Research

Interests:

My current focus is pure mathematics problems in graph theory, many of which have practical applications in computer science. A short survey of these include,

  • Graph colouring/homomorphisms,

  • Graphs with forbidden minors,

  • Graphs with forbidden subgraphs or forbidden induced subgraphs,

  • Deterministic discrete time process and pursuit evasion games,

  • Combinatorial games and their corresponding graphs, and

  • The existence of short synchronising words in deterministic finite automata.

Going forward I aim to incorporate more extremal and algebraic tools into my research.
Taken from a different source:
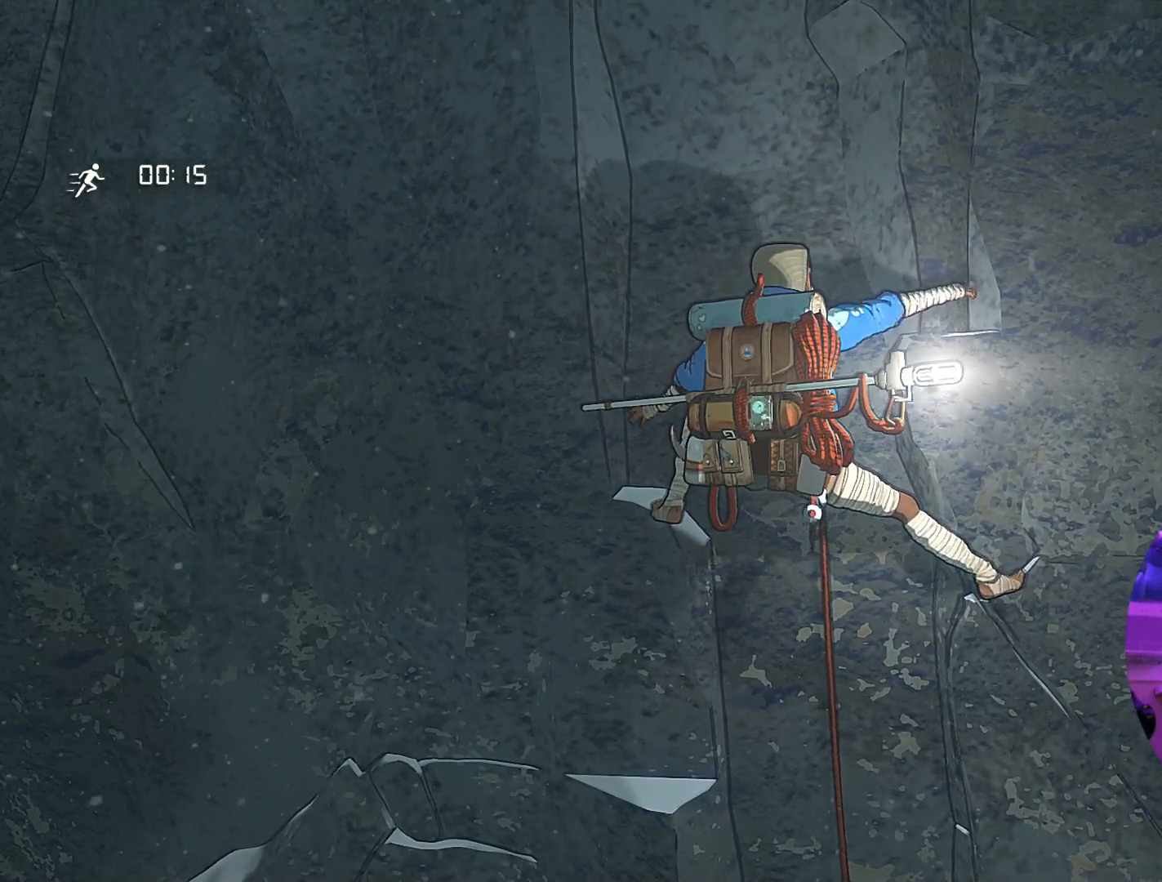
{"buttons": [], "left_stick": "center", "right_stick": "center", "events": [[233, "left_stick", "down"], [450, "left_stick", "center"]]}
I am also interested in incorporating more computer assistance in my work, especially for gaining intuition and intelligently searching for counter-examples. Outside of this I am always on the lookout for more skills and tools that will improve the quality of my work.

If you have any suggestions for how I can better my research or expand its scope (in a natural way) feel free to contact me.

Open Problems (I enjoy):

The following are some of the open problems I have failed to solve, but seem worth solving. This list is not comprehensive and not all the problems on it are created equal. I imagine I will edit this list, perhaps significantly, on occasion. Feel free to share any progress you make on these problems.

  • The cop number of every graph of order n is O(n^{1/2}) (Meyneil’s conjecture, see here).

  • What is the smallest constant k such that every oriented planar graph has an oriented k-colouring (the planar oriented colouring problem, see here).

  • Can the eternal distance-k domination number of trees be calculated in linear time for k > 2? (see here and here).

  • Does every deterministic finite automata of order n admitting a synchronising word contain a synchronising word of length at most (n-1)^2 (Černy’s conjecture, see here).

  • Can the winner of a position in CHOMP be decided in polynomial time? (see here)

  • If G and H are combinatorial games which are not equivalent modulo domination, is there exists a game X such that G:X is not equal to H:X? (an unpublished conjecture, see here for background)

  • Does every connected vertex transitive graph contain a Hamilton path? (Lovász’s conjecture, see here)

  • Does every bipartite, 3-connected, cubic, planar graph contain a Hamilton Cycle? (Barnette’s conjecture, see here)

  • Does there exists a d-regular graph G=(V,E) with girth at least 9, such that G^2-E has cop number at most 2d-k for arbitrarily large k? If so this would imply the cop number and attacking cop number can be arbitrarily far apart (see here).

  • Let a_1,…,a_k be any set of real numbers. If A is a set of n real numbers, then there exists subset of B of A of size cn for some constant c which depends only on k , such that for all x_1,…,x_k in B the sum of a_i times x_i for all i is not in B (a natural generalisation of Erdős’ sum free set theorem see Chapter.1.4 here)

  • There exists a function f satisfying; if G is a graph such that every odd cycle of G spans a subgraph with chromatic number at most k, then G has chromatic number at most f(k) (see here)

  • Let D = (V,E), be a digraph. A 2-kernel (quasi-kernal) K is an independent set of D that satisfies for all v in V, there exists a u in K such that dist(u,v) <= 2. In 1976 Erdős and Székely conjectured that every sourceless n vertex digraph contains a 2-kernel of order at most n/2 (see here for more).